The PRC, a strategic competitor and rival of the United States, has long claimed the island of Taiwan as its own territory and disputed the sovereignty of its government, which has been functionally independent of mainland China’s Communist Party-led government since 1949. Amid warnings from U.S. military officials that the Chinese Communist Party (CCP)’s People’s Liberation Army (PLA) will seek to retake the island by force, several senators introduced a bill to terminate the United States—People’s Republic of China Income Tax Convention, a bilateral treaty signed in 1984 that enables firms to do business in both countries by avoiding double taxation. (RELATED: ‘Stop World War 3’: John Cornyn Says He’d Push For More Ukraine Aid As Senate GOP Leader)

“The United States must make it crystal clear the Chinese Communist Party will face dire consequences if it moves to invade Taiwan,” Republican Sen. John Cornyn of Texas — the bill’s chief sponsor, who is also running to succeed Mitch McConnell as leader of the Senate Republican Conference — told the DCNF. “This legislation would require the Treasury Department to terminate the U.S.-China Tax Treaty if the Chinese Communist Party initiates an armed attack on Taiwan, and I urge my colleagues to support it.”

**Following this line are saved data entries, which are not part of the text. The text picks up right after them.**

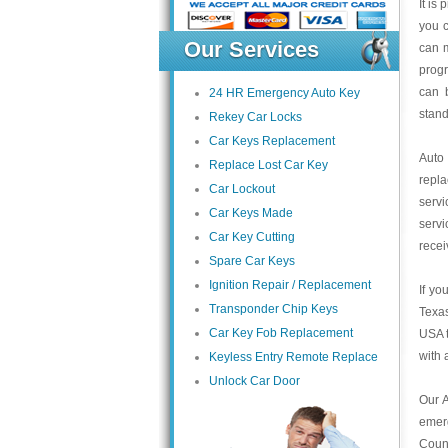
It is
you c
Our Services
can m
progr
can 
24 HR Emergency Auto Key
stand
Rekey Car Locks
Car Keys Replacement
Auto
Replace Lost Car Key
repl
Car Lockout
servi
Car Keys Made
servi
Car Key Cutting
recei
Spare Car Keys
Ignition Repair / Replacement
If yo
Transponder Chip Keys
Texas
Car Key Fob Replacement
USA t
with 
Keyless Entry Remote Replace
Unlock Car Door
Our A
emer
Count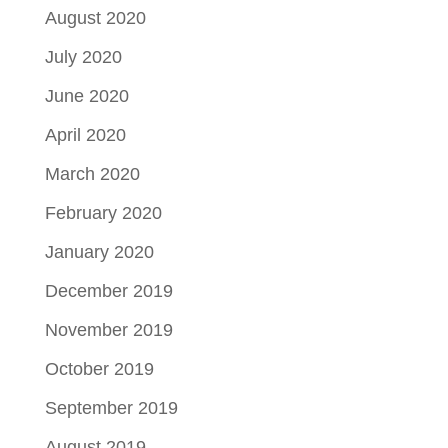
August 2020
July 2020
June 2020
April 2020
March 2020
February 2020
January 2020
December 2019
November 2019
October 2019
September 2019
August 2019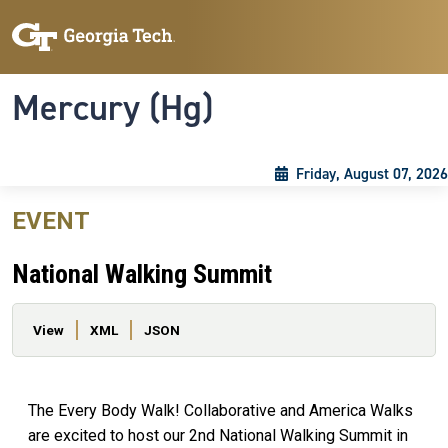
Skip to main content
Skip To Keyboard Navigation
Toggle navigation
Mercury (Hg)
Friday, August 07, 2026
EVENT
National Walking Summit
Primary tabs
View
XML
JSON
The Every Body Walk! Collaborative and America Walks
are excited to host our 2nd National Walking Summit in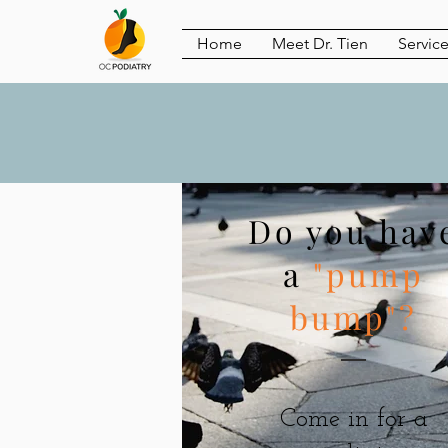
Home
Meet Dr. Tien
Servic
Do you hav
a
"pump
bump"?
Come in for a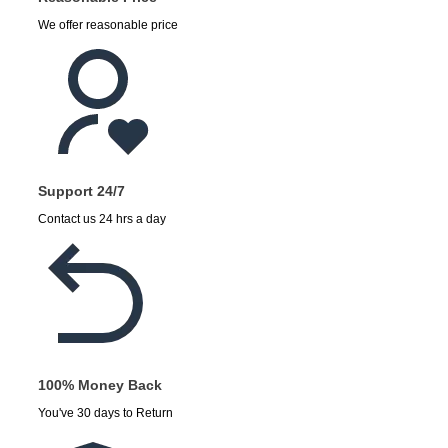
We offer reasonable price
Support 24/7
Contact us 24 hrs a day
100% Money Back
You've 30 days to Return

Read an exclusive copy of the bill here:

Bill to terminate the Unite… by Daily Caller News Foundation

The bill was co-sponsored by Republican Sen. Bill Cassidy of Louisiana as well as Democratic Sens. Chris Coons of Delaware and Catherine Cortez-Masto of Nevada. The process of terminating the treaty would begin following a determination by the president of the United States that Taiwan has been attacked by the PRC, following which withdrawal would take six months to complete, according to the text of the treaty.

Both the PRC and Taiwan, whose formal name is the “Republic of China” (ROC), claim to be the sole and legitimate government of the whole of China’s historic modern territory, including the mainland and the island of Taiwan, even though the PRC controls the much-larger mainland. Until 1979, the United States recognized the ROC as the legitimate government of China, until President Jimmy Carter withdrew that recognition and severed formal diplomatic relations in favor of recognizing the PRC, a practice known as the “One China Policy.”

The United States still maintains informal relations with Taiwan, however, and continues to provide it with military aid to resist a potential PLA invasion. Under the Taiwan Relations Act of 1979, the United States is required “to maintain the capacity of the United States to resist any resort to force or other forms of coercion that would jeopardize the security, or the social or economic system, of the people on Taiwan,” though does not call for explicit military action against the PRC, a policy known as “strategic ambiguity.”

Regarding tax matters, a bipartisan bill to expand the Child Tax Credit negotiated by congressional tax leaders, which recently passed the House, includes provisions for a bilateral tax agreement between the United States and Taiwan. Economic relations between the PRC and the United States have been strained since the imposition of tariffs on mainland Chinese imports.

The People’s Republic of China’s Mission to the United States and the Taipei Economic and Cultural Representative did not immediately respond to requests for comment.